Now when I perform a repeated measures ANOVA on the full dataset, and use both ezANOVA and aov(),the results are the same.

```
ezANOVA(
data=df,
dv=rt,
wid=subnum,
within = .(cue, flank),
)
$ANOVA
Effect DFn DFd F p p<.05 ges
2 cue 3 57 540.862407 7.988172e-42 * 0.87793881
3 flank 2 38 1066.037656 4.196305e-34 * 0.91110583
4 cue:flank 6 114 4.357093 5.356773e-04 * 0.09416982
$`Mauchly's Test for Sphericity`
Effect W p p<.05
2 cue 0.8431739 0.69690404
3 flank 0.7999302 0.13411237
4 cue:flank 0.1378186 0.03419366 *
$`Sphericity Corrections`
Effect GGe p[GG] p[GG]<.05 HFe p[HF] p[HF]<.05
2 cue 0.9016877 6.126025e-38 * 1.0657965 7.988172e-42 *
3 flank 0.8332849 8.590878e-29 * 0.9037852 4.869100e-31 *
4 cue:flank 0.5956263 4.652864e-03 * 0.7506166 2.015937e-03 *
```

For aov():

```
mod123 <- aov(rt ~ (cue*flank) + Error(subnum/(cue*flank)), data = df)
summary(mod123)
Error: subnum
Df Sum Sq Mean Sq F value Pr(>F)
Residuals 19 85489 4499
Error: subnum:cue
Df Sum Sq Mean Sq F value Pr(>F)
cue 3 5523668 1841223 540.9 <2e-16 ***
Residuals 57 194041 3404
---
Signif. codes: 0 ‘***’ 0.001 ‘**’ 0.01 ‘*’ 0.05 ‘.’ 0.1 ‘ ’ 1
Error: subnum:flank
Df Sum Sq Mean Sq F value Pr(>F)
flank 2 7871119 3935559 1066 <2e-16 ***
Residuals 38 140287 3692
---
Signif. codes: 0 ‘***’ 0.001 ‘**’ 0.01 ‘*’ 0.05 ‘.’ 0.1 ‘ ’ 1
Error: subnum:cue:flank
Df Sum Sq Mean Sq F value Pr(>F)
cue:flank 6 79837 13306 4.357 0.000536 ***
Residuals 114 348147 3054
---
Signif. codes: 0 ‘***’ 0.001 ‘**’ 0.01 ‘*’ 0.05 ‘.’ 0.1 ‘ ’ 1
Error: Within
Df Sum Sq Mean Sq F value Pr(>F)
Residuals 5520 14422221 2613
```

So until now, everything works fine.

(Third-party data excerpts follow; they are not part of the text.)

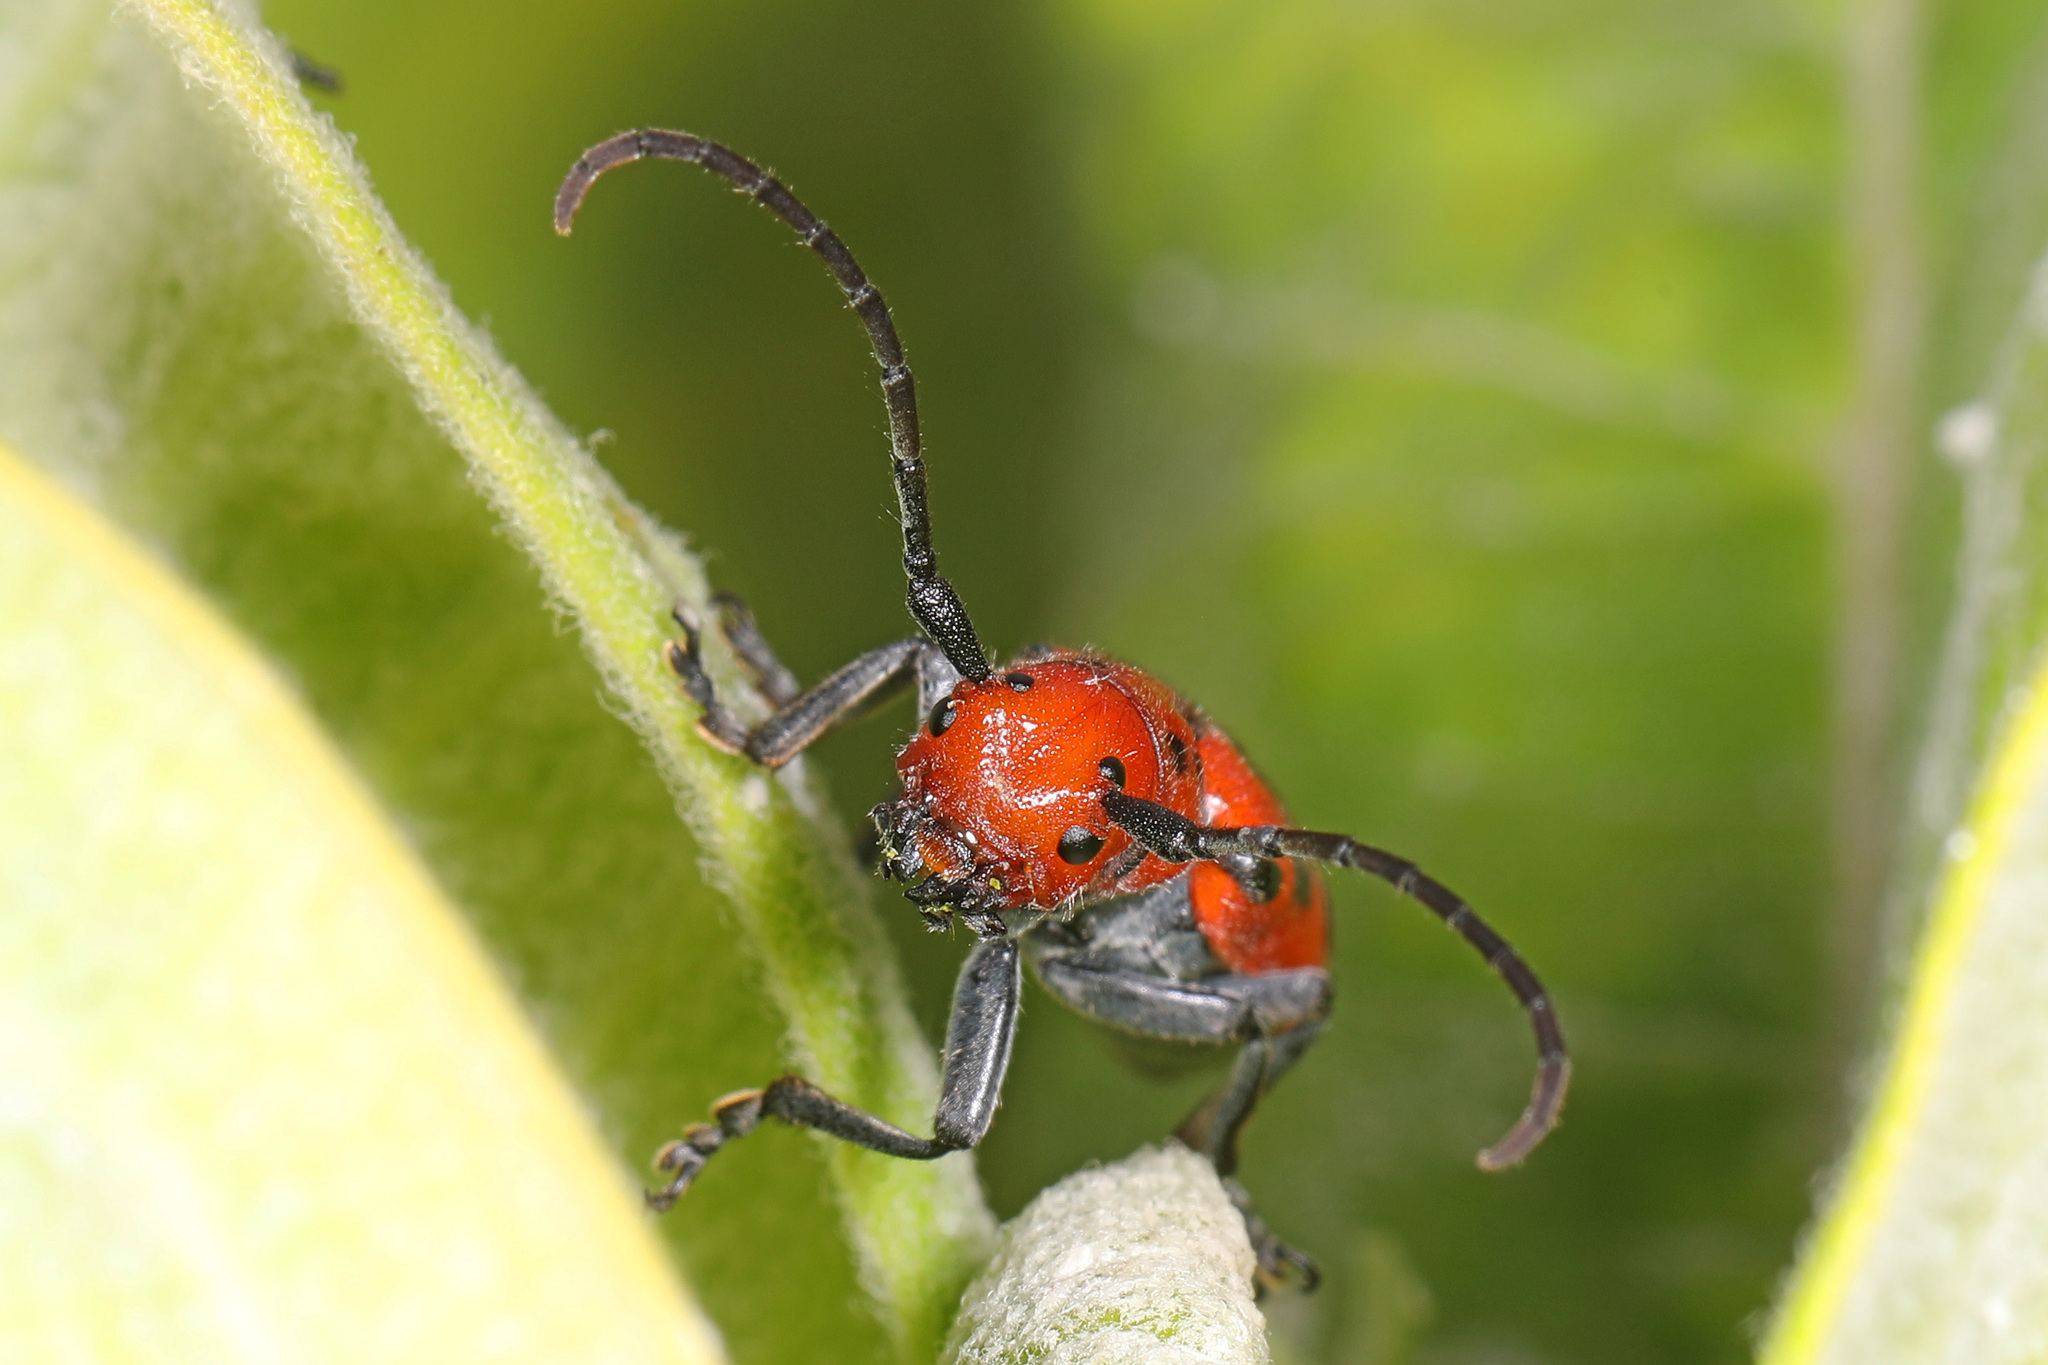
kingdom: Animalia
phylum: Arthropoda
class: Insecta
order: Coleoptera
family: Cerambycidae
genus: Tetraopes
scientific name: Tetraopes tetrophthalmus
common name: Red milkweed beetle
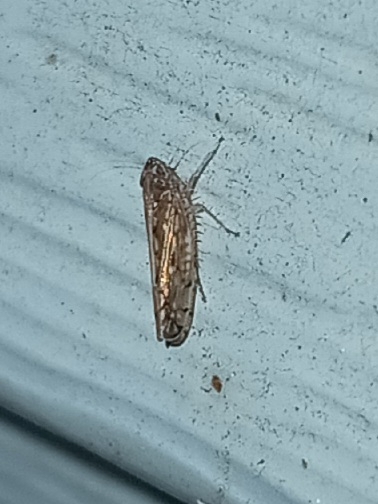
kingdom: Animalia
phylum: Arthropoda
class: Insecta
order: Hemiptera
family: Cicadellidae
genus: Osbornellus
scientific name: Osbornellus clarus
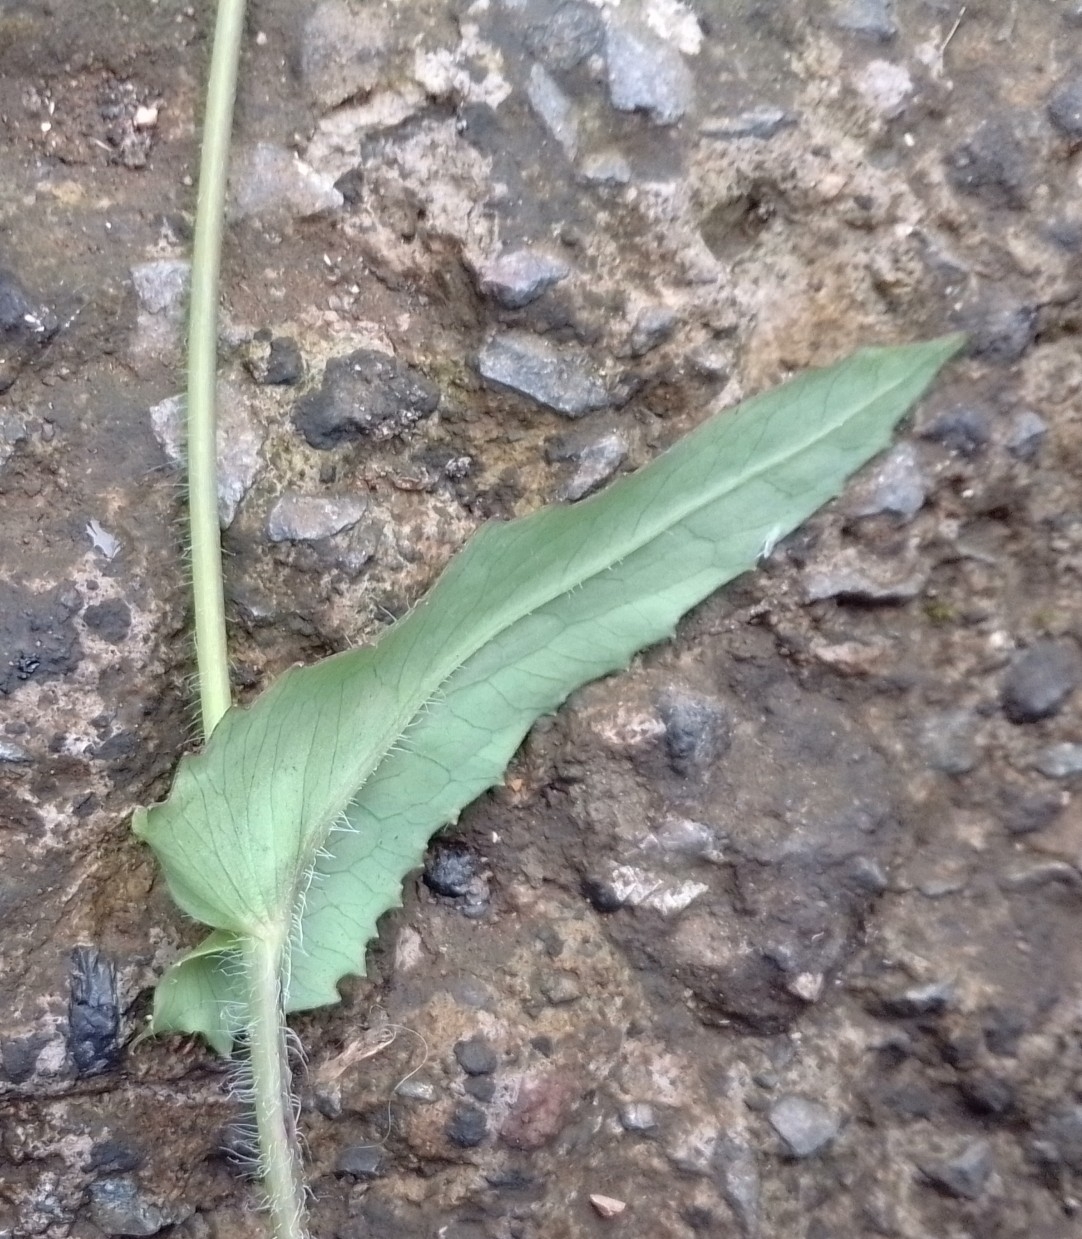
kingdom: Plantae
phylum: Tracheophyta
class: Magnoliopsida
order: Asterales
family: Asteraceae
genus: Emilia
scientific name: Emilia fosbergii
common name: Florida tasselflower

But if I select only those observations where error equals zero, the results between both approaches differ:

```
ezANOVA(
data=df[df$error==0,],
dv=rt,
wid=subnum,
within = .(cue, flank),
)
$ANOVA
Effect DFn DFd F p p<.05 ges
2 cue 3 57 477.564650 2.435084e-40 * 0.86387868
3 flank 2 38 958.640865 3.040261e-33 * 0.90297213
4 cue:flank 6 114 4.047785 1.026734e-03 * 0.08633287
$`Mauchly's Test for Sphericity`
Effect W p p<.05
2 cue 0.8670854 0.77271988
3 flank 0.9088146 0.42293876
4 cue:flank 0.1506008 0.04917243 *
$`Sphericity Corrections`
Effect GGe p[GG] p[GG]<.05 HFe p[HF] p[HF]<.05
2 cue 0.9165014 3.647676e-37 * 1.086943 2.435084e-40 *
3 flank 0.9164345 1.182224e-30 * 1.009411 3.040261e-33 *
4 cue:flank 0.6261487 6.059761e-03 * 0.799682 2.641207e-03 *
mod123 <- aov(rt ~ (cue*flank) + Error(subnum/(cue*flank)), data = df[df$error==0,])
summary(mod123)
Error: subnum
Df Sum Sq Mean Sq F value Pr(>F)
cue 3 22044 7348 2.037 0.187
flank 2 31873 15936 4.418 0.051 .
cue:flank 6 12677 2113 0.586 0.735
Residuals 8 28858 3607
---
Signif. codes: 0 ‘***’ 0.001 ‘**’ 0.01 ‘*’ 0.05 ‘.’ 0.1 ‘ ’ 1
Error: subnum:cue
Df Sum Sq Mean Sq F value Pr(>F)
cue 3 4818840 1606280 445.910 <2e-16 ***
flank 2 3512 1756 0.487 0.617
cue:flank 6 24626 4104 1.139 0.354
Residuals 49 176510 3602
---
Signif. codes: 0 ‘***’ 0.001 ‘**’ 0.01 ‘*’ 0.05 ‘.’ 0.1 ‘ ’ 1
Error: subnum:flank
Df Sum Sq Mean Sq F value Pr(>F)
flank 2 7195298 3597649 936.928 <2e-16 ***
cue:flank 6 17408 2901 0.756 0.61
Residuals 32 122875 3840
---
Signif. codes: 0 ‘***’ 0.001 ‘**’ 0.01 ‘*’ 0.05 ‘.’ 0.1 ‘ ’ 1
Error: subnum:cue:flank
Df Sum Sq Mean Sq F value Pr(>F)
cue:flank 6 73202 12200 4.096 0.000928 ***
Residuals 114 339584 2979
---
Signif. codes: 0 ‘***’ 0.001 ‘**’ 0.01 ‘*’ 0.05 ‘.’ 0.1 ‘ ’ 1
Error: Within
Df Sum Sq Mean Sq F value Pr(>F)
Residuals 4951 12871045 2600
```

What am I missing here? Many thanks in advance.